ECB tarafından cuma günü yayınlanan son anketler ABD ve euro bölgesi ekonomileri arasında keskin bir tezat olduğunu gösteriyor. Anketler, Euro bölgesinde bu yıl için minimum büyüme ve bloğun en büyük firmaları arasında yatırımlarda daralma, işgücünde azalma ve perakende satışlarda durgunluğa işaret ediyor. Bu koşullar talep ve duyarlılıkta sadece hafif ve kademeli bir iyileşme ile gecikmiş bir ekonomik toparlanmaya işaret etmektedir.
Buna karşılık ABD’de 2023’ün son çeyreğinde yıllık bazda %3’ü aşan bir büyüme oranı yaşanmış ve enflasyon esas olarak güçlü tüketici talebinden kaynaklanmıştır.
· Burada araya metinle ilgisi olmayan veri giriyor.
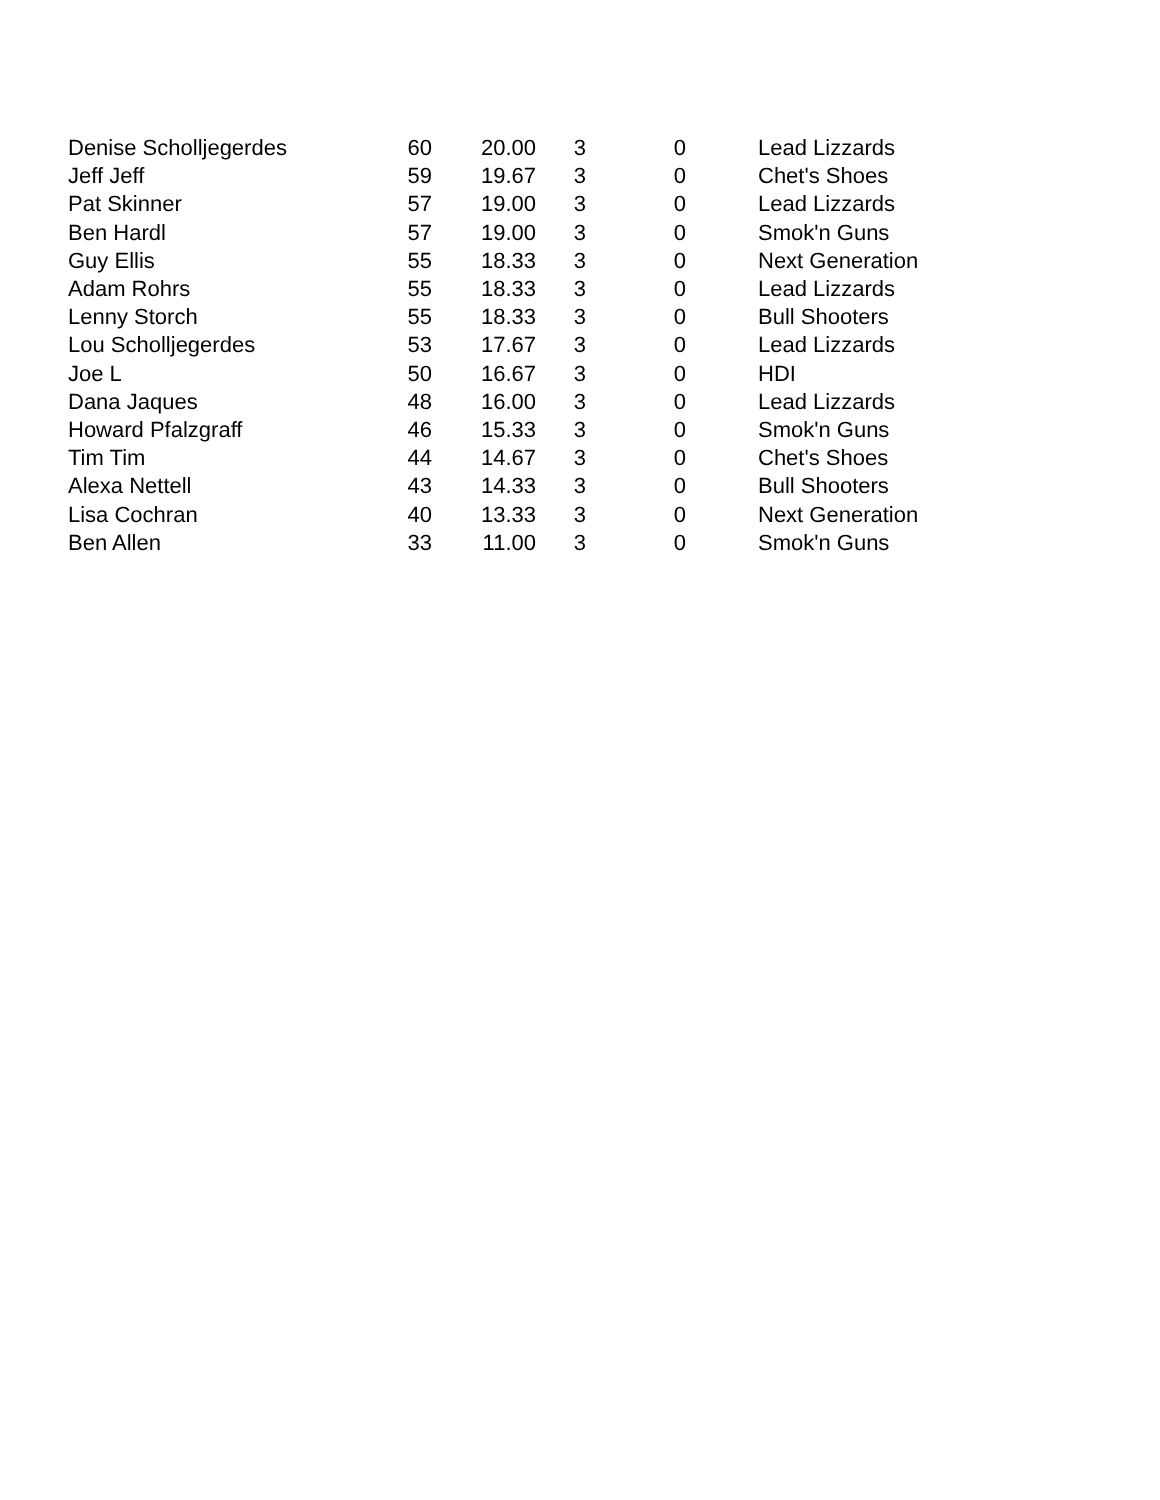| Denise Scholljegerdes | 60 | 20.00 | 3 | 0 | | Lead Lizzards |
| Jeff Jeff | 59 | 19.67 | 3 | 0 | | Chet's Shoes |
| Pat Skinner | 57 | 19.00 | 3 | 0 | | Lead Lizzards |
| Ben Hardl | 57 | 19.00 | 3 | 0 | | Smok'n Guns |
| Guy Ellis | 55 | 18.33 | 3 | 0 | | Next Generation |
| Adam Rohrs | 55 | 18.33 | 3 | 0 | | Lead Lizzards |
| Lenny Storch | 55 | 18.33 | 3 | 0 | | Bull Shooters |
| Lou Scholljegerdes | 53 | 17.67 | 3 | 0 | | Lead Lizzards |
| Joe L | 50 | 16.67 | 3 | 0 | | HDI |
| Dana Jaques | 48 | 16.00 | 3 | 0 | | Lead Lizzards |
| Howard Pfalzgraff | 46 | 15.33 | 3 | 0 | | Smok'n Guns |
| Tim Tim | 44 | 14.67 | 3 | 0 | | Chet's Shoes |
| Alexa Nettell | 43 | 14.33 | 3 | 0 | | Bull Shooters |
| Lisa Cochran | 40 | 13.33 | 3 | 0 | | Next Generation |
| Ben Allen | 33 | 11.00 | 3 | 0 | | Smok'n Guns |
Ekonomistler iki ekonomi arasındaki enflasyon etkenleri arasındaki farklılıkların farkındadır. Euro bölgesindeki enflasyon büyük ölçüde arz sorunlarına bağlanırken, ABD’de talep kaynaklı enflasyon söz konusudur.
Euro bölgesinde mal enflasyonu sadece %1,1 seviyesinde ve fransa ve almanya’dan gelen son veriler, mamul mal fiyatlarının daha düşük bir genel enflasyon oranına katkıda bulunduğunu gösteriyor. Ekonomistler bu eğilimin bir kısmını zayıf iç talep nedeniyle deflasyonist bir etkiye sahip olan çin’den yapılan ucuz ithalattaki artışa bağlıyor.
Maliye politikaları da iki bölge arasındaki ayrışmaya katkıda bulunuyor. ABD’nin bu yıl GSYH’nin %5,6’sı oranında bütçe açığı vermesi ve bu oranın 2025 yılında artması bekleniyor. Buna karşılık, Avro bölgesi’nin mali teşvikleri azalatmakta olup bütçe açığının bu yıl %2,9’a düşeceği ve 2025’te daha da azalacağı tahmin edilmektedir.
İşgücü piyasası da bir başka farklılığı ortaya koymaktadır. Avro bölgesindeki işsizlik oranı tarihi düşük seviyelerde seyrederken eksik istihdam da dahil olmak üzere daha geniş çaplı işsizlik oranları %11 civarındadır: Bu oran ABD’de %7’nin biraz üzerindedir.
Ayrıca avro bölgesindeki yüksek istihdam oranı kısmen şirketlerin işgücü istiflemesinden kaynaklanırken ABD beklenenden daha hızlı bir şekilde yeni işler yaratmaktadır.